Coordinator Mary Lynn Lebow said the organization was felled by a series of financial blows and poor oversight. The group has a staff of four and an annual budget of about $70,000, mostly from grants and county contracts.
When funding from a county contract arrived later than usual this year, there was no cash reserve to keep the group afloat, Lebow said.
The group's board of directors stopped meeting regularly about two years ago, Lebow said. Staff members had little financial know-how.
Lebow said she is partly to blame because she accidentally let an insurance policy lapse and the group didn't have enough money on hand to buy a new one. The organization owes money to the IRS and has racked up about $2,000 in unpaid bills, Lebow said.
Modesto Airport Neighbors United also lost some momentum after its founders, Frank and Marcy Wood, died a year ago, Lebow said.
Lebow closed the group's office in late September. Now she and other staff members are boxing up the toys that neighborhood children once played with and sending bags of donated clothes to the Modesto Gospel Mission.
On Wednesday, tears came to Lebow's eyes as she described the organization's history.
A few neighborhood residents started the group in 1994 with a mission to create a happy, healthy and safe airport district.

§ **EXERCISE INPUT**
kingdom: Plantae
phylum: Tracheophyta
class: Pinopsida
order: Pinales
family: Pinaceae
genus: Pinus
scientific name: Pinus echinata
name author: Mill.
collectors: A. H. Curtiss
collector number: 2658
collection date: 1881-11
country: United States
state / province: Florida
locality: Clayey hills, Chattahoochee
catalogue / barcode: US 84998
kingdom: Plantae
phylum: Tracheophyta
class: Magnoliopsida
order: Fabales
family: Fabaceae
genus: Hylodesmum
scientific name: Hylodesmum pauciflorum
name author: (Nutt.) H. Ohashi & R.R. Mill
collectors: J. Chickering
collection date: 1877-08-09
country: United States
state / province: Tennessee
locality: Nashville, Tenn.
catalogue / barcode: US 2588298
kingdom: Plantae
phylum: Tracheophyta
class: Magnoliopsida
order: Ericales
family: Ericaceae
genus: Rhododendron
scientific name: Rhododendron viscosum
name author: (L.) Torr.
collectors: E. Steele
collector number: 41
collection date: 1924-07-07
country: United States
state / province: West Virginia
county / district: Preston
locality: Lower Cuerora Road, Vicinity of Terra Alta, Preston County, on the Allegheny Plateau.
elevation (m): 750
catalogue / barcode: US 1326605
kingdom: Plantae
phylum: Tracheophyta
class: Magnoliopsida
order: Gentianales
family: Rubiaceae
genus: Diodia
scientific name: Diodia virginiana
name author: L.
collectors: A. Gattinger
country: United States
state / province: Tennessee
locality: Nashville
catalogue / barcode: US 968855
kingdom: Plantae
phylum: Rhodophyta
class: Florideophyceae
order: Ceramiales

§ **TO DO**
A: Return the full article about Modesto Airport Neighbors United, word for word.
B: List every line of the records that contains the string "name", copied in full. Matching is case-sensitive.

§ **RESPONSES FOR EACH TASK**
A:
Coordinator Mary Lynn Lebow said the organization was felled by a series of financial blows and poor oversight. The group has a staff of four and an annual budget of about $70,000, mostly from grants and county contracts.
When funding from a county contract arrived later than usual this year, there was no cash reserve to keep the group afloat, Lebow said.
The group's board of directors stopped meeting regularly about two years ago, Lebow said. Staff members had little financial know-how.
Lebow said she is partly to blame because she accidentally let an insurance policy lapse and the group didn't have enough money on hand to buy a new one. The organization owes money to the IRS and has racked up about $2,000 in unpaid bills, Lebow said.
Modesto Airport Neighbors United also lost some momentum after its founders, Frank and Marcy Wood, died a year ago, Lebow said.
Lebow closed the group's office in late September. Now she and other staff members are boxing up the toys that neighborhood children once played with and sending bags of donated clothes to the Modesto Gospel Mission.
On Wednesday, tears came to Lebow's eyes as she described the organization's history.
A few neighborhood residents started the group in 1994 with a mission to create a happy, healthy and safe airport district.

B:
scientific name: Pinus echinata
name author: Mill.
scientific name: Hylodesmum pauciflorum
name author: (Nutt.) H. Ohashi & R.R. Mill
scientific name: Rhododendron viscosum
name author: (L.) Torr.
scientific name: Diodia virginiana
name author: L.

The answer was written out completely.